Thursday, March 20, 2008

I Bet Fabio Is the Same Way

Let's step back for a moment, return to a time in the distant past when I was a young man still in high school. I had a certain style about me that I can not exactly describe with any accuracy. I wore odd clothes (baggy pirate shirts for example). I had long hair. I read and wrote poetry. I sang in musicals, sometimes as the leading man.

I describe this for you not to open myself up for mocking (like you needed an excuse anyway), but to point out that it all sort of painted this picture of a romantic (or a gay, depending if you were talking to a guy or girl at the moment). I mean seriously, the long hair and pirate shirts alone qualified me for the cover of a romance novel, with the obvious exception that at some point in my history one of my ancestors partook of a forbidden love involving a wookie, so my chest has enough hair to make a Norelco Bodygroom weep. What's worse was that I knew it. I don't think I was consciously cultivating this image, but at the same time I was a teenager, and I'm not sure I could have been said to being doing anything consciously. Either way, I took advantage of it to be sure.

I'm bringing it up because I have a confession that will probably come as a tremendous surprise to exactly no one - it was a complete fallacy. The fact is that I was probably the most self-centered individual in the entire school. My idea of a big date was renting a movie that most likely involved teenage girls being dissembled by some variety of mythological horror. There might be a sandwich first. Oh yeah, total Casanova material there.

The problem is that while I managed to learn calculus, physics, accounting (at least as far as my budget goes), computer programming, and a host of other skills, I have somehow not improved in this area. I have this weird deficit when it comes to interpersonal relationships. I suppose it's because despite my efforts thus far, I remain a fairly self-centered individual. It's hard for me to think about things in terms of other people.
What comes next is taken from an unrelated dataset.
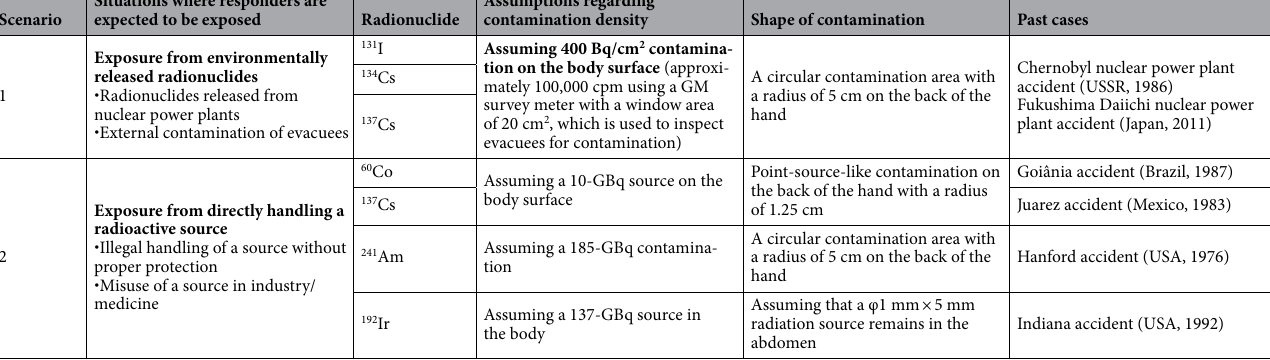
Table 1. Assumptions regarding radionucleotides that are attached to a contaminated patient in this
Of all the failing I have, I would count this as my greatest, because I'm an extremely lucky man. I have an amazing wife. I managed to marry a girl who could be patient with me while I was still too immature to understand how the world worked. I managed to marry a girl who could help me stand up for myself when everything in me screamed to just allow people to keep rolling over me because it was so much easier than confrontation. I managed to marry a girl who is better at swearing than me, and that's really saying something.

Seriously, I'm always getting all this recognition from others about how I'm a great father or a good employee. I don't think that anyone realizes that without her, I'm none of it, and I never would have been. I was primed for a long career in the food service industry, maybe if I was lucky a brief stint in prison for possession of various illegal substances. She didn't just teach me that there were more important things in the world, she taught me how to appreciate them. She has, in every way, helped me cultivate every part of my personality that I can be said to be proud of.

So there it is. As a romantic, I'm a miserable failure, and the person who suffers is the person I owe all of my happiness to. Out of all the things that bring me joy in life, there are few that I can't trace back to her in one way or another - maybe just snack chips, which I don't believe she's involved with. I owe her so much, and I hope that someday I can become the kind of husband that she deserves.